# Found some nice LGD's...to bad I am not ready to buy



## Breezy-Trail (Sep 16, 2011)

So I found some LGD's near me.
I have sen this "dog couple" before at quite a few farm auctions we have been to.
Really nice friendly dogs that are very well trained.
They are selling the pups for $200.

Too bad I don't have the money right now.

http://albany.craigslist.org/grd/2833309673.html


----------



## KW Farms (Jun 21, 2008)

That's to bad. I bet when the time is right though...the right LGD will come along! :thumb: Those look like beautiful pups!


----------



## Jessaba (May 13, 2010)

I searched forever before I found another GP to add to our family...and he won't be here til monday <3 ! I can't wait to pick him up...I paid $65 for my girl (Steal of a deal) and paying 50 for the guy I'm picking up monday.

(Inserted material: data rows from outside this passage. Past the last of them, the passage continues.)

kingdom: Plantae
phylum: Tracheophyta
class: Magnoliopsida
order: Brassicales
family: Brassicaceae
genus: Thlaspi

Once you get one you will be in love as they are amazing...there is always next time


----------



## VincekFarm (Jun 27, 2011)

Oooh they are so cute! We already have 3 dogs though.. .we surely can't have four!


----------



## toth boer goats (Jul 20, 2008)

> hat's to bad. I bet when the time is right though...the right LGD will come along! :thumb: Those look like beautiful pups!


This is true... :wink: :thumb:


----------



## LaZyAcres (Aug 25, 2010)

They are adorable, parents look great too. I would love to get one too, but two dogs is enough at the moment.....


----------